Brothers – The Black Keys ★★★½

YearAlbumArtistStarsScoreGenre
2010BrothersThe Black Keys★★★½71RockIndie RockBlues Rock

I look back fondly on the days when The Black Keys were considered hip and cool, when they seemed like one of the last holdouts of the garage rock movement that started in the early 2000s with the Strokes and the White Stripes while indie pop acts like Foster the People, Passion Pit and Grouplove were starting to explode on the radio. 

2011’s El Camino was probably the peak of the band’s commercial popularity, but Brothers in 2010 was the pinnacle of what they set out to do. Fun drums by Patrick Carney, simple but catchy guitar riffs, raw rock vocals by Dan Auerbach with well-placed falsetto, and a lo-fi, stoner Danger Mouse aesthetic that felt like you were running across the top of a vinyl while it spun on a record player. Most of the tracks are mid-tempo and bring the same bluesy coolness to them, with hints of electric harpsichord and tambourine.  
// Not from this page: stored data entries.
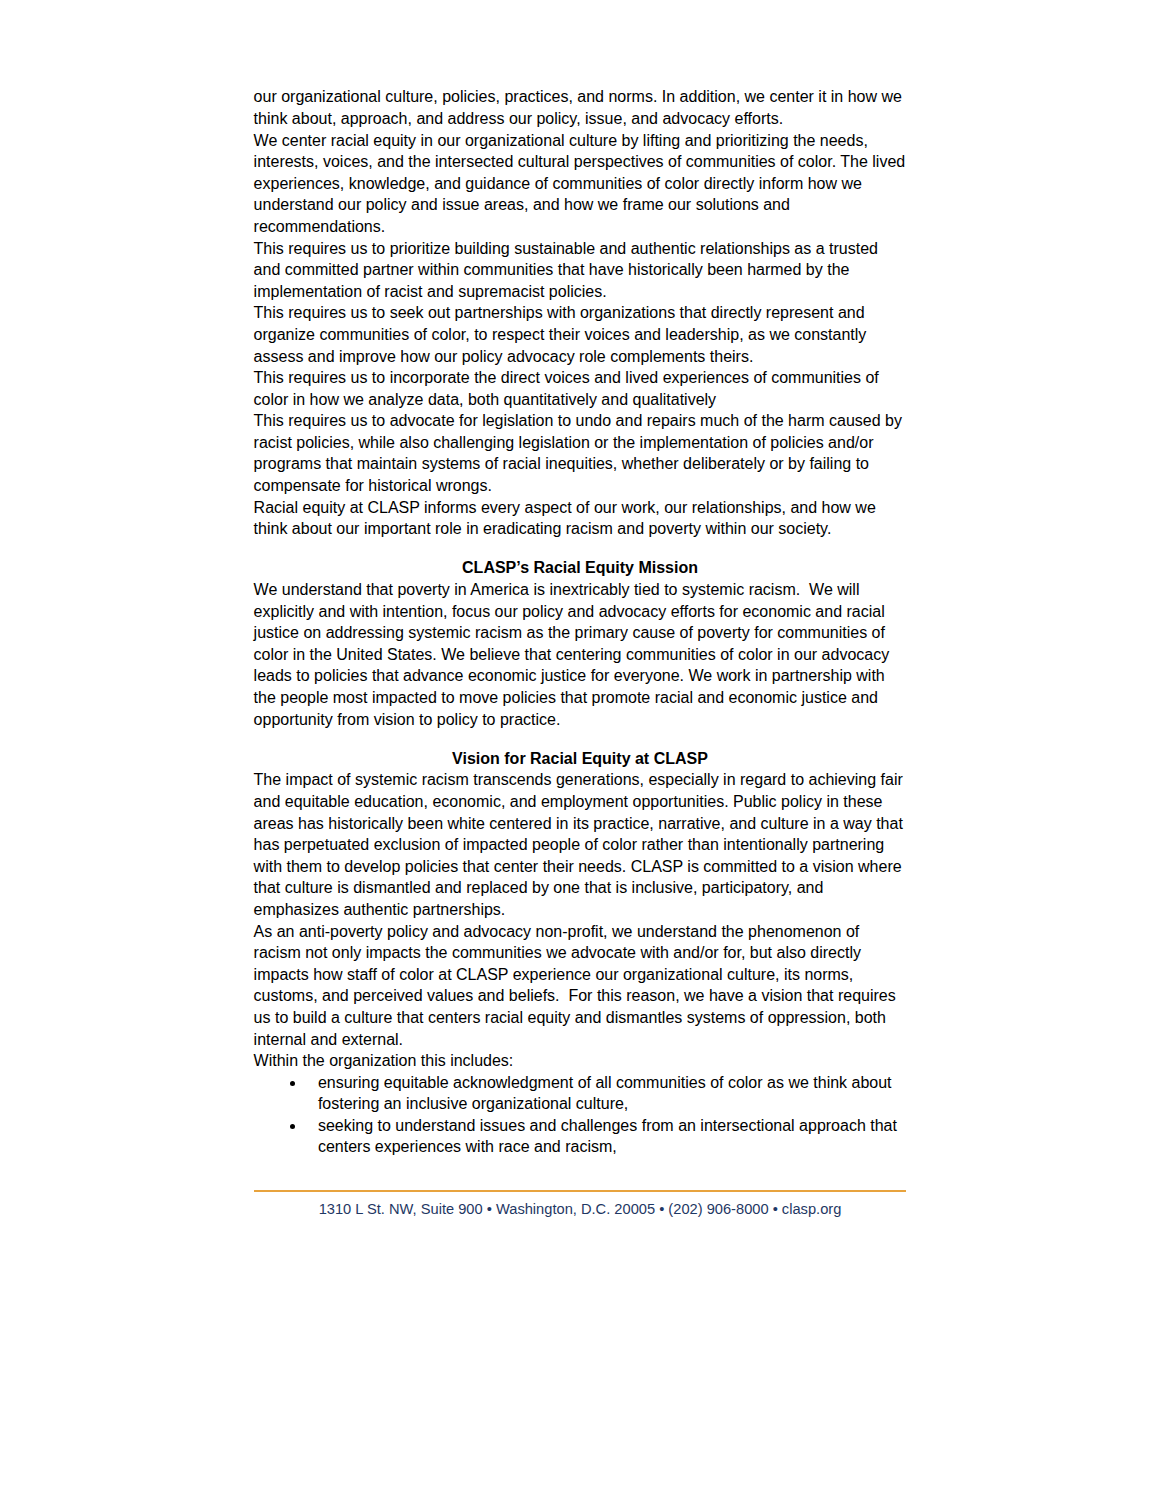our organizational culture, policies, practices, and norms. In addition, we center it in how we think about, approach, and address our policy, issue, and advocacy efforts.
We center racial equity in our organizational culture by lifting and prioritizing the needs, interests, voices, and the intersected cultural perspectives of communities of color. The lived experiences, knowledge, and guidance of communities of color directly inform how we understand our policy and issue areas, and how we frame our solutions and recommendations.
This requires us to prioritize building sustainable and authentic relationships as a trusted and committed partner within communities that have historically been harmed by the implementation of racist and supremacist policies.
This requires us to seek out partnerships with organizations that directly represent and organize communities of color, to respect their voices and leadership, as we constantly assess and improve how our policy advocacy role complements theirs.
This requires us to incorporate the direct voices and lived experiences of communities of color in how we analyze data, both quantitatively and qualitatively
This requires us to advocate for legislation to undo and repairs much of the harm caused by racist policies, while also challenging legislation or the implementation of policies and/or programs that maintain systems of racial inequities, whether deliberately or by failing to compensate for historical wrongs.
Racial equity at CLASP informs every aspect of our work, our relationships, and how we think about our important role in eradicating racism and poverty within our society.
CLASP’s Racial Equity Mission
We understand that poverty in America is inextricably tied to systemic racism. We will explicitly and with intention, focus our policy and advocacy efforts for economic and racial justice on addressing systemic racism as the primary cause of poverty for communities of color in the United States. We believe that centering communities of color in our advocacy leads to policies that advance economic justice for everyone. We work in partnership with the people most impacted to move policies that promote racial and economic justice and opportunity from vision to policy to practice.
Vision for Racial Equity at CLASP
The impact of systemic racism transcends generations, especially in regard to achieving fair and equitable education, economic, and employment opportunities. Public policy in these areas has historically been white centered in its practice, narrative, and culture in a way that has perpetuated exclusion of impacted people of color rather than intentionally partnering with them to develop policies that center their needs. CLASP is committed to a vision where that culture is dismantled and replaced by one that is inclusive, participatory, and emphasizes authentic partnerships.
As an anti-poverty policy and advocacy non-profit, we understand the phenomenon of racism not only impacts the communities we advocate with and/or for, but also directly impacts how staff of color at CLASP experience our organizational culture, its norms, customs, and perceived values and beliefs. For this reason, we have a vision that requires us to build a culture that centers racial equity and dismantles systems of oppression, both internal and external.
Within the organization this includes:
ensuring equitable acknowledgment of all communities of color as we think about fostering an inclusive organizational culture,
seeking to understand issues and challenges from an intersectional approach that centers experiences with race and racism,
1310 L St. NW, Suite 900 • Washington, D.C. 20005 • (202) 906-8000 • clasp.org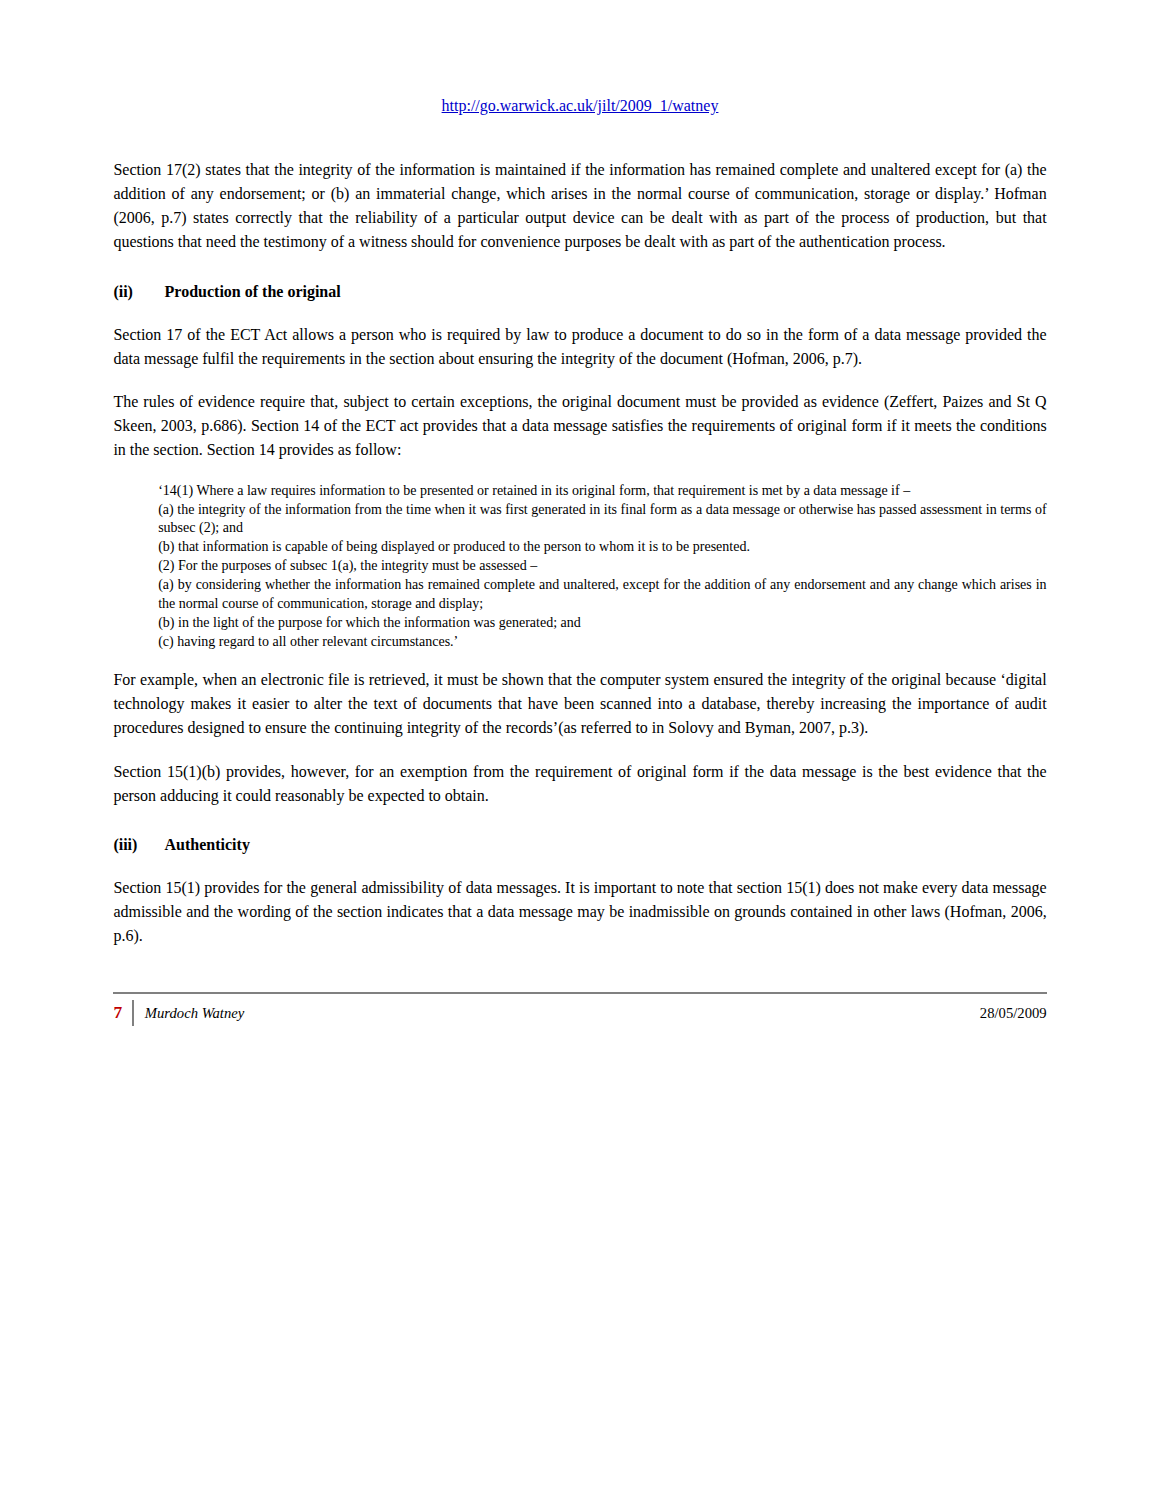http://go.warwick.ac.uk/jilt/2009_1/watney
Section 17(2) states that the integrity of the information is maintained if the information has remained complete and unaltered except for (a) the addition of any endorsement; or (b) an immaterial change, which arises in the normal course of communication, storage or display.’ Hofman (2006, p.7) states correctly that the reliability of a particular output device can be dealt with as part of the process of production, but that questions that need the testimony of a witness should for convenience purposes be dealt with as part of the authentication process.
(ii) Production of the original
Section 17 of the ECT Act allows a person who is required by law to produce a document to do so in the form of a data message provided the data message fulfil the requirements in the section about ensuring the integrity of the document (Hofman, 2006, p.7).
The rules of evidence require that, subject to certain exceptions, the original document must be provided as evidence (Zeffert, Paizes and St Q Skeen, 2003, p.686). Section 14 of the ECT act provides that a data message satisfies the requirements of original form if it meets the conditions in the section. Section 14 provides as follow:
‘14(1) Where a law requires information to be presented or retained in its original form, that requirement is met by a data message if –
(a) the integrity of the information from the time when it was first generated in its final form as a data message or otherwise has passed assessment in terms of subsec (2); and
(b) that information is capable of being displayed or produced to the person to whom it is to be presented.
(2) For the purposes of subsec 1(a), the integrity must be assessed –
(a) by considering whether the information has remained complete and unaltered, except for the addition of any endorsement and any change which arises in the normal course of communication, storage and display;
(b) in the light of the purpose for which the information was generated; and
(c) having regard to all other relevant circumstances.’
For example, when an electronic file is retrieved, it must be shown that the computer system ensured the integrity of the original because ‘digital technology makes it easier to alter the text of documents that have been scanned into a database, thereby increasing the importance of audit procedures designed to ensure the continuing integrity of the records’(as referred to in Solovy and Byman, 2007, p.3).
Section 15(1)(b) provides, however, for an exemption from the requirement of original form if the data message is the best evidence that the person adducing it could reasonably be expected to obtain.
(iii) Authenticity
Section 15(1) provides for the general admissibility of data messages. It is important to note that section 15(1) does not make every data message admissible and the wording of the section indicates that a data message may be inadmissible on grounds contained in other laws (Hofman, 2006, p.6).
7 Murdoch Watney 28/05/2009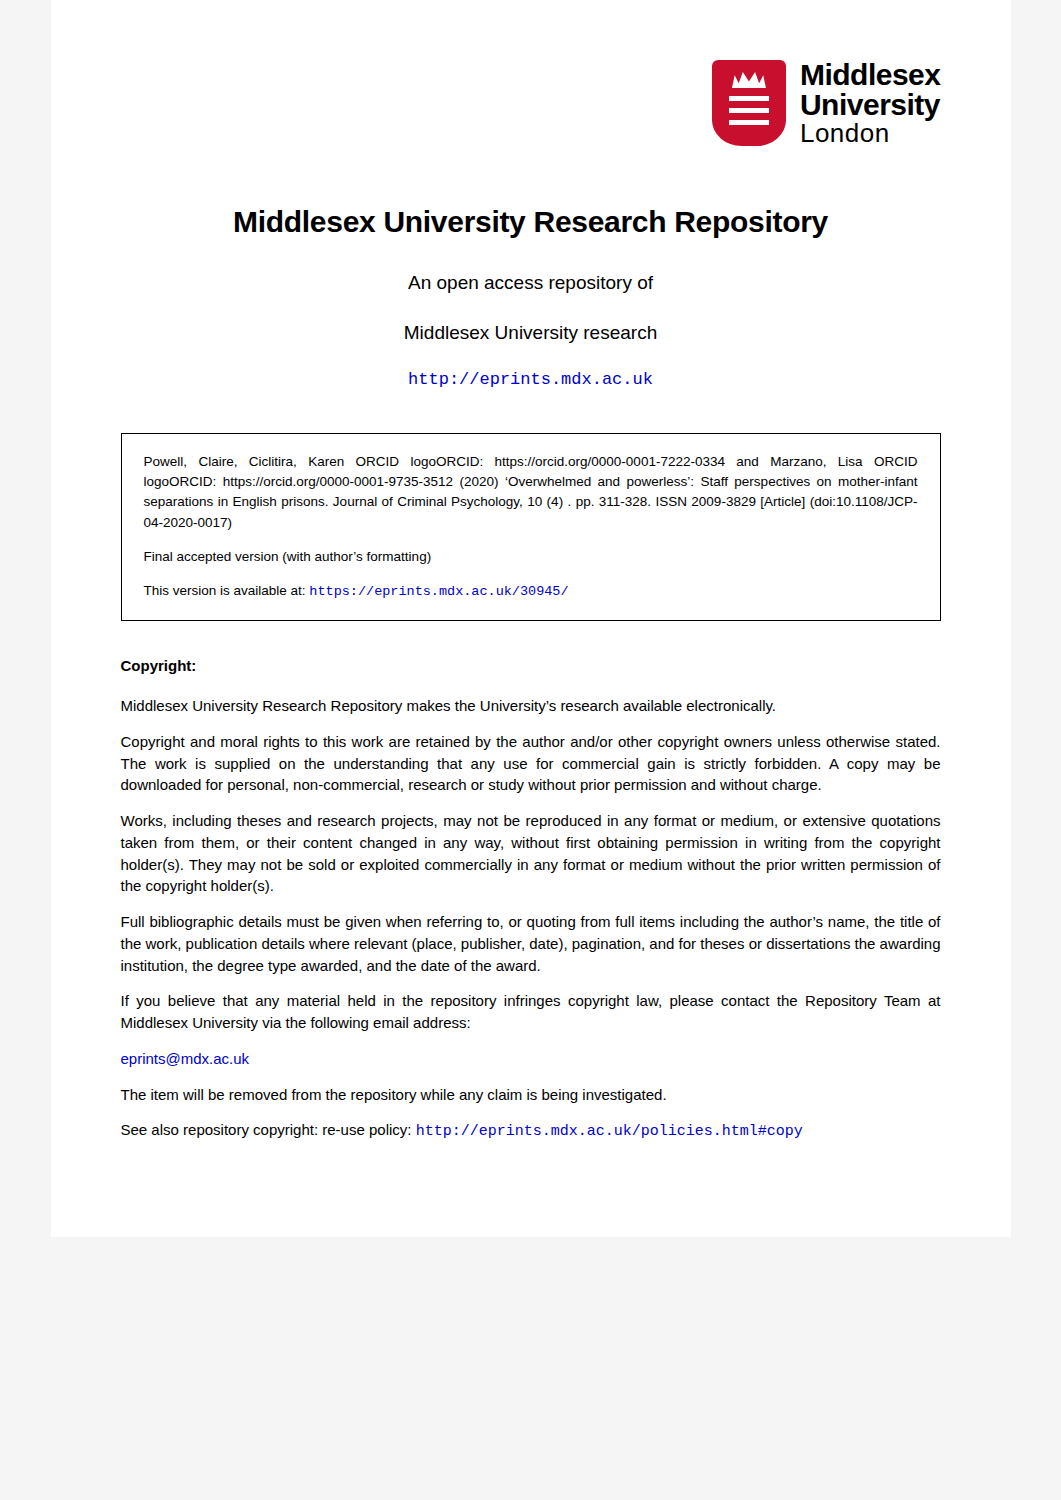Middlesex University London
Middlesex University Research Repository
An open access repository of
Middlesex University research
http://eprints.mdx.ac.uk
Powell, Claire, Ciclitira, Karen ORCID logoORCID: https://orcid.org/0000-0001-7222-0334 and Marzano, Lisa ORCID logoORCID: https://orcid.org/0000-0001-9735-3512 (2020) ‘Overwhelmed and powerless’: Staff perspectives on mother-infant separations in English prisons. Journal of Criminal Psychology, 10 (4) . pp. 311-328. ISSN 2009-3829 [Article] (doi:10.1108/JCP-04-2020-0017)
Final accepted version (with author’s formatting)
This version is available at: https://eprints.mdx.ac.uk/30945/
Copyright:
Middlesex University Research Repository makes the University’s research available electronically.
Copyright and moral rights to this work are retained by the author and/or other copyright owners unless otherwise stated. The work is supplied on the understanding that any use for commercial gain is strictly forbidden. A copy may be downloaded for personal, non-commercial, research or study without prior permission and without charge.
Works, including theses and research projects, may not be reproduced in any format or medium, or extensive quotations taken from them, or their content changed in any way, without first obtaining permission in writing from the copyright holder(s). They may not be sold or exploited commercially in any format or medium without the prior written permission of the copyright holder(s).
Full bibliographic details must be given when referring to, or quoting from full items including the author’s name, the title of the work, publication details where relevant (place, publisher, date), pagination, and for theses or dissertations the awarding institution, the degree type awarded, and the date of the award.
If you believe that any material held in the repository infringes copyright law, please contact the Repository Team at Middlesex University via the following email address:
eprints@mdx.ac.uk
The item will be removed from the repository while any claim is being investigated.
See also repository copyright: re-use policy: http://eprints.mdx.ac.uk/policies.html#copy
The album opens with a great run of seven songs. Sure, it’s mid-tempoed rock music made for car commercials, but you can’t deny the intoxicating whistle of “Tighten Up” (which I used as a ringtone for a year on my last flip phone), the groove of “Howlin’ for you” and the smoothness of “Everlasting Light.” 

At the halfway point of the record, you get a lot more of the straight blues songs. While none of the songs are total misses, none really stand out either until you get to “Never Gonna Give You Up,” although songs like the Odelay-inspired “Sinister Kids” might work a bit more than those like “The Go Getter.”